Give the number of lines in the data below where the word "inputs" appears, and nothing besides.

--- Information given Enclosed Below ---

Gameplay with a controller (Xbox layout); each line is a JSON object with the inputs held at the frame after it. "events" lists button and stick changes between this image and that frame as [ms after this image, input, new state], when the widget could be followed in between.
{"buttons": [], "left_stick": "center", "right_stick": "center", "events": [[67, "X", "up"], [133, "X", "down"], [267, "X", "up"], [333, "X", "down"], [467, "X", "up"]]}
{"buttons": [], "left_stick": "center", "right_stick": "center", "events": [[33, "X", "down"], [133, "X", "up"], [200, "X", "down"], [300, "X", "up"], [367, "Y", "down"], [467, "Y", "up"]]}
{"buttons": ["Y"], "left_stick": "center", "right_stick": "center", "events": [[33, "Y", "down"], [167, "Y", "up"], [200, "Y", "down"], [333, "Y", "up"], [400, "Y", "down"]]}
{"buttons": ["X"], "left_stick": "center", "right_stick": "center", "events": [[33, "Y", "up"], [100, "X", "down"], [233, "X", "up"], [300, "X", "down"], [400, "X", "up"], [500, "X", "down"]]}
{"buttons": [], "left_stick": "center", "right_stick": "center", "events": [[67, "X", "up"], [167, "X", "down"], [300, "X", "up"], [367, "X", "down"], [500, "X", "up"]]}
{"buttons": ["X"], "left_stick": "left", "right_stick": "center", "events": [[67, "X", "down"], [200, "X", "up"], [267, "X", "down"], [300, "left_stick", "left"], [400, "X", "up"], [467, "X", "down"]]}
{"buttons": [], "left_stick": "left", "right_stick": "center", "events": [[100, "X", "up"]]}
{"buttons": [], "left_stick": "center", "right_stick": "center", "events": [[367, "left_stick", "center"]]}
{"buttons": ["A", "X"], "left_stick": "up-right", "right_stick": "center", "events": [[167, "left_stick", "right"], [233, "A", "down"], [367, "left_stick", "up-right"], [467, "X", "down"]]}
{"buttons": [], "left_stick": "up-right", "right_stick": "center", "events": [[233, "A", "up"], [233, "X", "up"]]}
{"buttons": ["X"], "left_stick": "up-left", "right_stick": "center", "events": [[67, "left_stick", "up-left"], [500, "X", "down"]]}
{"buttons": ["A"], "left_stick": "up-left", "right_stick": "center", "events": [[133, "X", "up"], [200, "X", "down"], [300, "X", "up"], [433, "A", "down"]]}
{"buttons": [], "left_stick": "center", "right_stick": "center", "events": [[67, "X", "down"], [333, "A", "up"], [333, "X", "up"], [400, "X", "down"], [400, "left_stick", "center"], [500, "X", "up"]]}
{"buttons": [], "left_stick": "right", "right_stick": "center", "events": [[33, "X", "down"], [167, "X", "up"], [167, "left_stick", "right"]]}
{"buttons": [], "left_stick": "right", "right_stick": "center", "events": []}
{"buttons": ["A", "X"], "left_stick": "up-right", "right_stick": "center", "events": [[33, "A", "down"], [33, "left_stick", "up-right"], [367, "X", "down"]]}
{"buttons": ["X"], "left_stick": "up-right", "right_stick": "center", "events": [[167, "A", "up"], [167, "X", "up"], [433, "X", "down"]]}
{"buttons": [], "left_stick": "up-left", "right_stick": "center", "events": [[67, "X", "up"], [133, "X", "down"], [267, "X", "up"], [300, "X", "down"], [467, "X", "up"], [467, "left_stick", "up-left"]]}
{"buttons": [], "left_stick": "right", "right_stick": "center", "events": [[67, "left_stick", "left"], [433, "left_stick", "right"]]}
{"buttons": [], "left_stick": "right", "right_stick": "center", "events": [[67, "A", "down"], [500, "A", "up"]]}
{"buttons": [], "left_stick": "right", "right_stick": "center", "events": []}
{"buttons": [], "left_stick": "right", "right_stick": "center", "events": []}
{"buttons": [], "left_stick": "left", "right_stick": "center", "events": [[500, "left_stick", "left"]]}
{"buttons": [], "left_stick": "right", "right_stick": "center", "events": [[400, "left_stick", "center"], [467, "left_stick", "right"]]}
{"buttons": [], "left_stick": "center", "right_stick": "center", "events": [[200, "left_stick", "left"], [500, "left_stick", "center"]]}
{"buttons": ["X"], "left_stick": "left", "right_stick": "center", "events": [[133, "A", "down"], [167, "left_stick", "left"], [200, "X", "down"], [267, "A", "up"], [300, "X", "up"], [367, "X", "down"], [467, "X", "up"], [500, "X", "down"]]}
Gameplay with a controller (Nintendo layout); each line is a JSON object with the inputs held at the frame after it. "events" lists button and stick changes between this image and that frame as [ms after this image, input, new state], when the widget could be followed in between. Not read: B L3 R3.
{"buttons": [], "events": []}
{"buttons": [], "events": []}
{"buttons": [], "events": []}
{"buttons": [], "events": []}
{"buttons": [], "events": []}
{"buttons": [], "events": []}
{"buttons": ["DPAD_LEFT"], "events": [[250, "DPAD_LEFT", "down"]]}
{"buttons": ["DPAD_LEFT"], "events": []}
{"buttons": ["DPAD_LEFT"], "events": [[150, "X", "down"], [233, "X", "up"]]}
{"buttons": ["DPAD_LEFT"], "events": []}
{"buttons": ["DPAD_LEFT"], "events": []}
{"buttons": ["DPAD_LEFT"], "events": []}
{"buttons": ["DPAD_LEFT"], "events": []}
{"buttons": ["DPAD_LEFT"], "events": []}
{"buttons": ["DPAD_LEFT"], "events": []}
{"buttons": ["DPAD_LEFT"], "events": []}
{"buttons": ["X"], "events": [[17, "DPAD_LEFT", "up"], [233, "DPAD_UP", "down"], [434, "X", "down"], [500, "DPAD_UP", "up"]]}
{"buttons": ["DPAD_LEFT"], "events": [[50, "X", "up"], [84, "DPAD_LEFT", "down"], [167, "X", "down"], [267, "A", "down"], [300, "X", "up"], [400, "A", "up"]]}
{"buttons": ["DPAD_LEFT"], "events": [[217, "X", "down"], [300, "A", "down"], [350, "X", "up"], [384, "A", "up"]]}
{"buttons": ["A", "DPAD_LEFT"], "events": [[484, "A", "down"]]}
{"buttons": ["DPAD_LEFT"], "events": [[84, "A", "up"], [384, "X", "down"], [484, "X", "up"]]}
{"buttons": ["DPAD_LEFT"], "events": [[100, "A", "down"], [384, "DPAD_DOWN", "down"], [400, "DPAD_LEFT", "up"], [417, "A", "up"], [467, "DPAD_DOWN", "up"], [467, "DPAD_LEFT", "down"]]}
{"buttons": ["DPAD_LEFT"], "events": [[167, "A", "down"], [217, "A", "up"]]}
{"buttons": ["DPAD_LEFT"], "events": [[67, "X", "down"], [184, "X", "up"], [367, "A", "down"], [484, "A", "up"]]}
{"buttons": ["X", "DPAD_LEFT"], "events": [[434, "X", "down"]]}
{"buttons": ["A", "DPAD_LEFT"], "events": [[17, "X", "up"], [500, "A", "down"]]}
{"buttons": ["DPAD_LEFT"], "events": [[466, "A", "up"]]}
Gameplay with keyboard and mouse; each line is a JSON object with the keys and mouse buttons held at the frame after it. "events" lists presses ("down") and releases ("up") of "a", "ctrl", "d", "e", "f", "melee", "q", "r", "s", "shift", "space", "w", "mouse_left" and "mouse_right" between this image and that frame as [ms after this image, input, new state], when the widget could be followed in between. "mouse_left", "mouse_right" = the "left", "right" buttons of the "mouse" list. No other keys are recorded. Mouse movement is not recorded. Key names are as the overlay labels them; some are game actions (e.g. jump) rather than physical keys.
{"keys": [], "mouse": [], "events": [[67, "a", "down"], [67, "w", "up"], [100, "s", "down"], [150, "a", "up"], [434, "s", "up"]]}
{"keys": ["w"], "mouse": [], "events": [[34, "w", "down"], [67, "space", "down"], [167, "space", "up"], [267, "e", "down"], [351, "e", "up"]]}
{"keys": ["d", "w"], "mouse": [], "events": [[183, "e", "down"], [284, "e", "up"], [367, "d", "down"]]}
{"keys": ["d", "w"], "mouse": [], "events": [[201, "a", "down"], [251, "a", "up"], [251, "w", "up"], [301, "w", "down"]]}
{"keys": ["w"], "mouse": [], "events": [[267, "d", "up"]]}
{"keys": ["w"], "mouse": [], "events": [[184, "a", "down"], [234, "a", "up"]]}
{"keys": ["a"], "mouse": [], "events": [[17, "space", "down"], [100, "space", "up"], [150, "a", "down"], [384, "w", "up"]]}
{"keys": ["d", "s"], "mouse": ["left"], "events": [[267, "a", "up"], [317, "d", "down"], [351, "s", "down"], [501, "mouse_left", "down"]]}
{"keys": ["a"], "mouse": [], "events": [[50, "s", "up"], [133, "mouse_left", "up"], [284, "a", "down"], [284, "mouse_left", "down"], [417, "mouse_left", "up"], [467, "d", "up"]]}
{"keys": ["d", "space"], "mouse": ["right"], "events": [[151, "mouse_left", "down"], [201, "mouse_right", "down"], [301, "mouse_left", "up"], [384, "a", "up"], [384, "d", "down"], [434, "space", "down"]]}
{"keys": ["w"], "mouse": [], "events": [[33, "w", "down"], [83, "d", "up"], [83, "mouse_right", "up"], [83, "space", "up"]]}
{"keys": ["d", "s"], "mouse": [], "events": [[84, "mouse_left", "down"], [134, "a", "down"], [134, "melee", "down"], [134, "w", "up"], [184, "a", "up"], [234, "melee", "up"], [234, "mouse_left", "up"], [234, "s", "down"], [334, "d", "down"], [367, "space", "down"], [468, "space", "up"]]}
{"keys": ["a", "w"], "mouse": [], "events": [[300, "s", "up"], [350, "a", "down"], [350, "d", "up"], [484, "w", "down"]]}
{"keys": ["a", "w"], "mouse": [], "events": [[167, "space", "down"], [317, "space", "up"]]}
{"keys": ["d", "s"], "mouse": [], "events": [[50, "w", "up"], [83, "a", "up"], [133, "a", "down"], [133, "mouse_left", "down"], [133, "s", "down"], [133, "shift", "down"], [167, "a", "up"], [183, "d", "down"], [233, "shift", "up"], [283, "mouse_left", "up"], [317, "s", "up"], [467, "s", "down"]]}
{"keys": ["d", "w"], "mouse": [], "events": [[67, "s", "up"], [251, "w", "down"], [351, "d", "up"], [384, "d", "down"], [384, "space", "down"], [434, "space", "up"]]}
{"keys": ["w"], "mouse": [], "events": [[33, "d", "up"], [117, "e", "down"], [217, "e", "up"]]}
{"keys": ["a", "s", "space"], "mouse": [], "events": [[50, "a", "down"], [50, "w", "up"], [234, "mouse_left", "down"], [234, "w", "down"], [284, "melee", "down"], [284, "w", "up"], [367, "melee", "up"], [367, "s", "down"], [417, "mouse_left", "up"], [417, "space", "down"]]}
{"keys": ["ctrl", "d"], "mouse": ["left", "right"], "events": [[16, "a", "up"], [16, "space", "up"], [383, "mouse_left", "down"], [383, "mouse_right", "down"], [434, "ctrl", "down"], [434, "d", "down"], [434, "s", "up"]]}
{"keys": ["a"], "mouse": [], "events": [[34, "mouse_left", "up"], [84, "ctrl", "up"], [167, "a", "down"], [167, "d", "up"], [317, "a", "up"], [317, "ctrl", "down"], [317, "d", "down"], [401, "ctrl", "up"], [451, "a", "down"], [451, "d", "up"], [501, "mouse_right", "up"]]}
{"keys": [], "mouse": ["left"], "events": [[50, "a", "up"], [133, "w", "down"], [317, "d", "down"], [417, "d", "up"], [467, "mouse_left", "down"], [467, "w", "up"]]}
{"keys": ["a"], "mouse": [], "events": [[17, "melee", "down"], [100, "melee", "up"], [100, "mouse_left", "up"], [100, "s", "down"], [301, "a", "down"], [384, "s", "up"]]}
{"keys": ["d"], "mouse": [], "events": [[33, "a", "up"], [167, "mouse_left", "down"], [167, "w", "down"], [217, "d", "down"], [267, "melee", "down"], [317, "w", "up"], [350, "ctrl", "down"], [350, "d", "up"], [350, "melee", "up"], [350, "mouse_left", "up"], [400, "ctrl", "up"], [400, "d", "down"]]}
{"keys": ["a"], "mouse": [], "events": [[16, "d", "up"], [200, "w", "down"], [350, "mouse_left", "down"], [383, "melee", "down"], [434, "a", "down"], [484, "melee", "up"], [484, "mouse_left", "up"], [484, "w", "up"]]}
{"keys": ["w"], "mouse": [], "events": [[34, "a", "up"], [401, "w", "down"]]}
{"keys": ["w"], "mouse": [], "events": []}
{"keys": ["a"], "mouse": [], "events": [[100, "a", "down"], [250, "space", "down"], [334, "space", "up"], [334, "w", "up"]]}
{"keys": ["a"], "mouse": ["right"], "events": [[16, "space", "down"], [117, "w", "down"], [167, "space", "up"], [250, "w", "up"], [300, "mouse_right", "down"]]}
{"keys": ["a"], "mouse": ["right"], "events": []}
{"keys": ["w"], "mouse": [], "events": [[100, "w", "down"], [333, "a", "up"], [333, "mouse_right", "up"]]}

--- End of Enclosed Information given ---

◆ **Solution to this exercise**: 2